For employed individuals who purchase health insurance through a state exchange, the premium payments would be made through payroll deductions.
This really is a tax to benefit Baucus’ donors.
This is interesting:
Individuals between 300-400 percent of FPL would be eligible for a premium credit based on capping an individual‘s share of the premium at a flat 13 percent of income. For purposes of calculating household size, illegal immigrants will not be included in FPL. Liability for premiums would be capped at 13 percent of income for the purchase of a silver plan. The share of premium enrollees pay would be held constant over time. The premium credit amount would be tied to the second lowest-cost silver plan in the area where the individual resides (by age according to standard age factors defined by the Secretary of Health and Human Services) plan.
This is the cap for premiums for some middle class people, remember.

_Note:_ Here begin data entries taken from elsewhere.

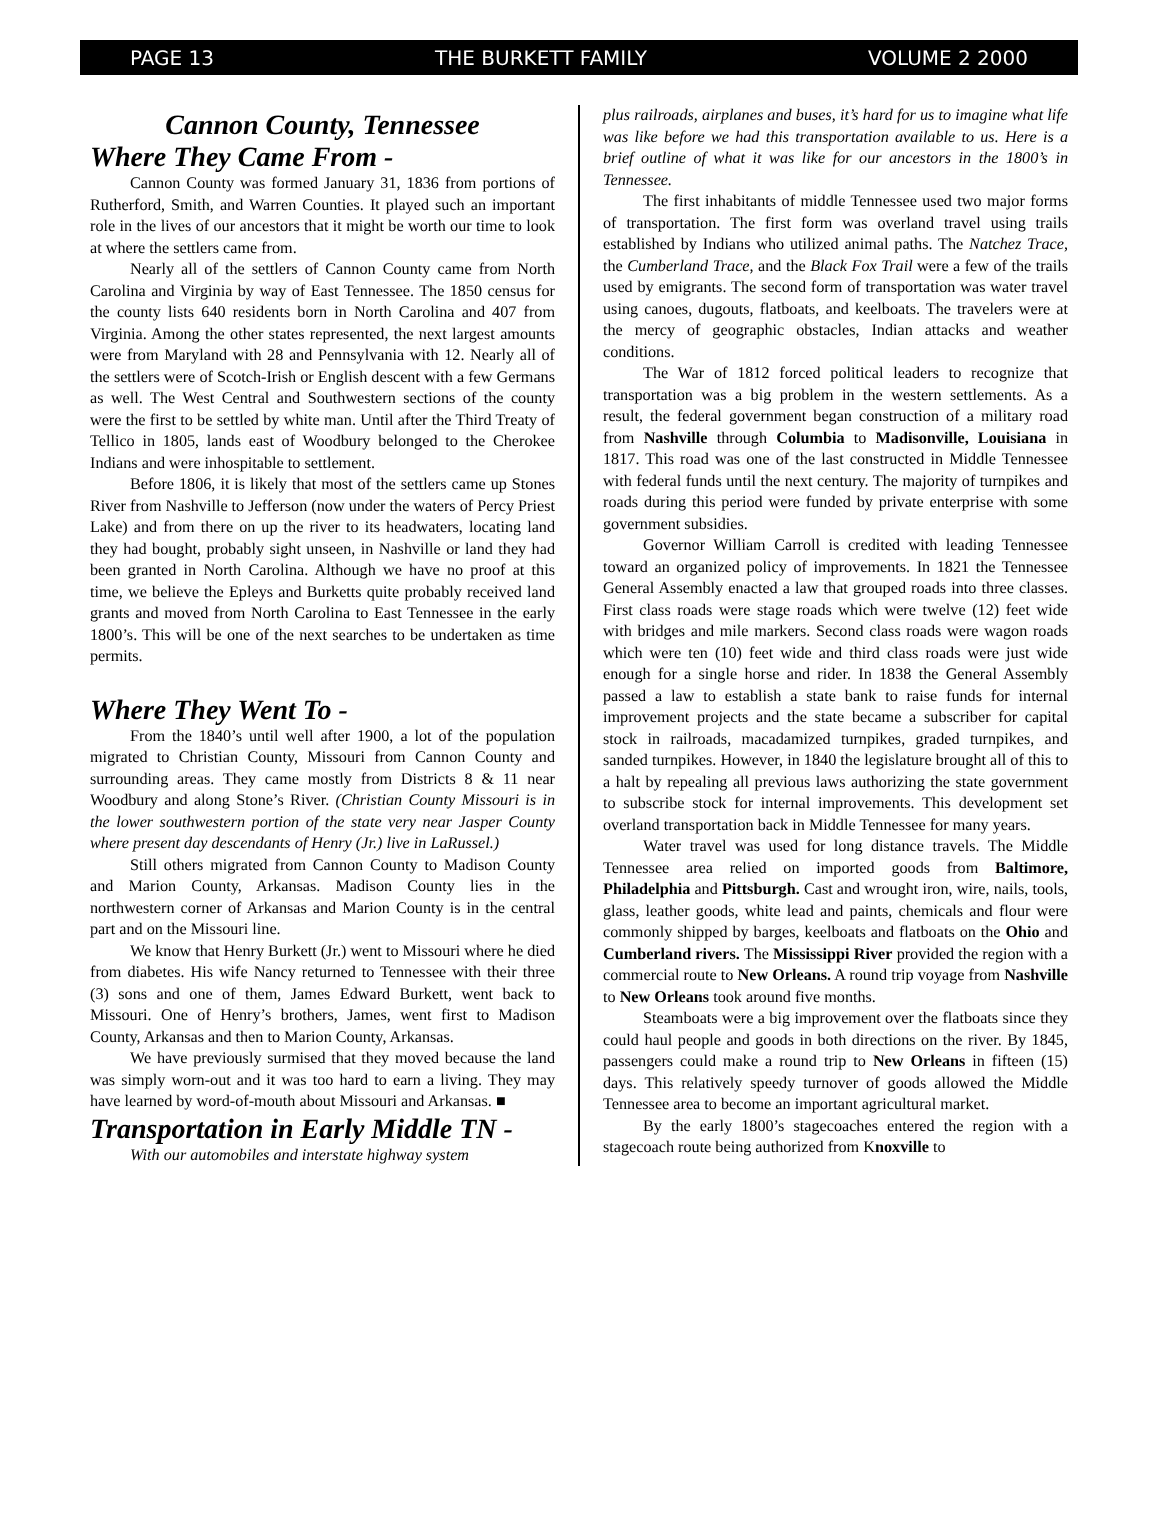PAGE 13 THE BURKETT FAMILY VOLUME 2 2000
Cannon County, Tennessee
Where They Came From -
Cannon County was formed January 31, 1836 from portions of Rutherford, Smith, and Warren Counties. It played such an important role in the lives of our ancestors that it might be worth our time to look at where the settlers came from.
Nearly all of the settlers of Cannon County came from North Carolina and Virginia by way of East Tennessee. The 1850 census for the county lists 640 residents born in North Carolina and 407 from Virginia. Among the other states represented, the next largest amounts were from Maryland with 28 and Pennsylvania with 12. Nearly all of the settlers were of Scotch-Irish or English descent with a few Germans as well. The West Central and Southwestern sections of the county were the first to be settled by white man. Until after the Third Treaty of Tellico in 1805, lands east of Woodbury belonged to the Cherokee Indians and were inhospitable to settlement.
Before 1806, it is likely that most of the settlers came up Stones River from Nashville to Jefferson (now under the waters of Percy Priest Lake) and from there on up the river to its headwaters, locating land they had bought, probably sight unseen, in Nashville or land they had been granted in North Carolina. Although we have no proof at this time, we believe the Epleys and Burketts quite probably received land grants and moved from North Carolina to East Tennessee in the early 1800’s. This will be one of the next searches to be undertaken as time permits.
Where They Went To -
From the 1840’s until well after 1900, a lot of the population migrated to Christian County, Missouri from Cannon County and surrounding areas. They came mostly from Districts 8 & 11 near Woodbury and along Stone’s River. (Christian County Missouri is in the lower southwestern portion of the state very near Jasper County where present day descendants of Henry (Jr.) live in LaRussel.)
Still others migrated from Cannon County to Madison County and Marion County, Arkansas. Madison County lies in the northwestern corner of Arkansas and Marion County is in the central part and on the Missouri line.
We know that Henry Burkett (Jr.) went to Missouri where he died from diabetes. His wife Nancy returned to Tennessee with their three (3) sons and one of them, James Edward Burkett, went back to Missouri. One of Henry’s brothers, James, went first to Madison County, Arkansas and then to Marion County, Arkansas.
We have previously surmised that they moved because the land was simply worn-out and it was too hard to earn a living. They may have learned by word-of-mouth about Missouri and Arkansas. ■
Transportation in Early Middle TN -
With our automobiles and interstate highway system
plus railroads, airplanes and buses, it’s hard for us to imagine what life was like before we had this transportation available to us. Here is a brief outline of what it was like for our ancestors in the 1800’s in Tennessee.
The first inhabitants of middle Tennessee used two major forms of transportation. The first form was overland travel using trails established by Indians who utilized animal paths. The Natchez Trace, the Cumberland Trace, and the Black Fox Trail were a few of the trails used by emigrants. The second form of transportation was water travel using canoes, dugouts, flatboats, and keelboats. The travelers were at the mercy of geographic obstacles, Indian attacks and weather conditions.
The War of 1812 forced political leaders to recognize that transportation was a big problem in the western settlements. As a result, the federal government began construction of a military road from Nashville through Columbia to Madisonville, Louisiana in 1817. This road was one of the last constructed in Middle Tennessee with federal funds until the next century. The majority of turnpikes and roads during this period were funded by private enterprise with some government subsidies.
Governor William Carroll is credited with leading Tennessee toward an organized policy of improvements. In 1821 the Tennessee General Assembly enacted a law that grouped roads into three classes. First class roads were stage roads which were twelve (12) feet wide with bridges and mile markers. Second class roads were wagon roads which were ten (10) feet wide and third class roads were just wide enough for a single horse and rider. In 1838 the General Assembly passed a law to establish a state bank to raise funds for internal improvement projects and the state became a subscriber for capital stock in railroads, macadamized turnpikes, graded turnpikes, and sanded turnpikes. However, in 1840 the legislature brought all of this to a halt by repealing all previous laws authorizing the state government to subscribe stock for internal improvements. This development set overland transportation back in Middle Tennessee for many years.
Water travel was used for long distance travels. The Middle Tennessee area relied on imported goods from Baltimore, Philadelphia and Pittsburgh. Cast and wrought iron, wire, nails, tools, glass, leather goods, white lead and paints, chemicals and flour were commonly shipped by barges, keelboats and flatboats on the Ohio and Cumberland rivers. The Mississippi River provided the region with a commercial route to New Orleans. A round trip voyage from Nashville to New Orleans took around five months.
Steamboats were a big improvement over the flatboats since they could haul people and goods in both directions on the river. By 1845, passengers could make a round trip to New Orleans in fifteen (15) days. This relatively speedy turnover of goods allowed the Middle Tennessee area to become an important agricultural market.
By the early 1800’s stagecoaches entered the region with a stagecoach route being authorized from Knoxville to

What I’m interested in is that they cap the subsidy to the second lowest-cost plan that qualifies for subsidies. The insurance companies will be gaming that system, to direct consumers into precisely what model they want to pay for, because they know that strapped middle class families will only get what they can get a full subsidy for.
I’m on page 21 now, and already there have been 3 discussions of how to make sure undocumented workers (Baucus calls them illegals) will be prevented from buying into insurance in this program. They may have reprimanded Joe Wilson, but they sure kowtowed to him.
Here’s another way Baucus is incenting employers to pay their employees shit wages:
A qualified small employer for this purpose generally would be an employer with no more than 25 fulltime equivalent employees (FTEs) employed during the employer‘s taxable year, and whose employees have annual fulltime equivalent wages that average no more than $40,000. However, the full amount of the credit would be available only to an employer with ten or fewer FTEs and whose employees have average annual fulltime equivalent wages from the employer of less than $20,000.
McJobs: It’s not just for WalMart anymore.